Visayas Bureau, Inquirer
ILOILO CITY – The Commission on Audit (COA) has found irregularities in the use of P10 million in taxpayers’ money to help towns on Guimaras Island that were suffering from the country’s worst oil spill.
An 18-page report of the COA, dated Feb. 8, said some of the funds were released to municipalities that were not listed as suffering from the oil spill. A copy of the report was sent to Iloilo Gov. Niel Tupas Sr.
The P10 million was part of at least P40 million released by the Office of the President to Guimaras, Iloilo and Negros Occidental in response to calls for help from towns hurt by the oil spill.
Funds for Iloilo province were released in two installments – P5 million on Aug. 25, 2006, and another P5 million on Sept. 25 the same year. These were used to buy fishing equipment, boat engines and kerosene lanterns.
The provincial government reported that it released P1.95 million to 19 coastal municipalities and P360,000 to 13 barangays.
The COA report, however, said the provincial government also released P1.1 million to 11 coastal municipalities that were not listed as suffering from the oil spill based on a report by the Provincial Disaster Coordinating Council (PDCC). The towns included San Joaquin, Guimbal, Tigbauan, Leganes, Zarraga, Anilao, San Dionisio, Batad, Estancia, Balasan and Carles.
The report said the release of P1.1 million to the 11 towns violated rules on the use of taxpayers’ money.

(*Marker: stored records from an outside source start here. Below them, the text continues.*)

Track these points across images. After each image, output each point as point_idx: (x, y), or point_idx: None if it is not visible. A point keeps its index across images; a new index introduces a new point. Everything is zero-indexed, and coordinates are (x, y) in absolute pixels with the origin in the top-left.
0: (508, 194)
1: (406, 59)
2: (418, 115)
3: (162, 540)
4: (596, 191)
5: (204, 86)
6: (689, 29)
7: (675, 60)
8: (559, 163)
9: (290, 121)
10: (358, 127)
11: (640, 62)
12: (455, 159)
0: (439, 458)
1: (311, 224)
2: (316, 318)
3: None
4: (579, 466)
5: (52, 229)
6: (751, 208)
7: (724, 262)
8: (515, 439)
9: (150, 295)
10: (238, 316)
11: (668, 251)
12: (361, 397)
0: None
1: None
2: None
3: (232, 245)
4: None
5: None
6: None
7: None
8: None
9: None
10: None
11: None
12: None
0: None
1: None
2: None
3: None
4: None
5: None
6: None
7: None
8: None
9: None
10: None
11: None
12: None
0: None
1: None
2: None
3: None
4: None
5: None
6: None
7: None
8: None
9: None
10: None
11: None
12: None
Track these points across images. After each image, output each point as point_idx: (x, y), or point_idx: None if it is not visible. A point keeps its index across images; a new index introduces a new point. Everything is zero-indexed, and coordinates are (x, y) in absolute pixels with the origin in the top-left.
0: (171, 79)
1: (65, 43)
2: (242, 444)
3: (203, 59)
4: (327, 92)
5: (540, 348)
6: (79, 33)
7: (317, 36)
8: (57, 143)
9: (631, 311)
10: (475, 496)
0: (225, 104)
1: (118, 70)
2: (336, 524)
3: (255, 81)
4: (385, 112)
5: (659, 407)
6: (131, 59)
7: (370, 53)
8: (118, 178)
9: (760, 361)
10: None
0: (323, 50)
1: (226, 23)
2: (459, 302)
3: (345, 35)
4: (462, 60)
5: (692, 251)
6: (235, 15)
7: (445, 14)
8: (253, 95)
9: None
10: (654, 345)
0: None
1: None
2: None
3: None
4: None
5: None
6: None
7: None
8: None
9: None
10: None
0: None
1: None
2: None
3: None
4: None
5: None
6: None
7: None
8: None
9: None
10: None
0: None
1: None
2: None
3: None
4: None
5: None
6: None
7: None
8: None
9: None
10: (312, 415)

It was signed by Marietta Sofia, audit team leader, and Arlene Togonon, regional cluster director.
Manuel Mejorada, provincial administrator, denied any irregularities in the use of funds for oil spill-stricken towns.
Mejorada said the PDCC report was not an accurate basis to determine whether or not a town was suffering from the oil spill.
While the oil spill didn’t reach the shores of some towns, they also suffered because of lower fish catch, he said.
The COA report also noted a delay in the purchase and distribution of fishing equipment worth P7.68 million.
“Had the equipment been acquired earlier, the equipment and supplies could have curbed the urgent impact of the oil spill …,” the report said.
It also noted a P1.48 million overprice in the purchase of boat engines worth P4.22 million.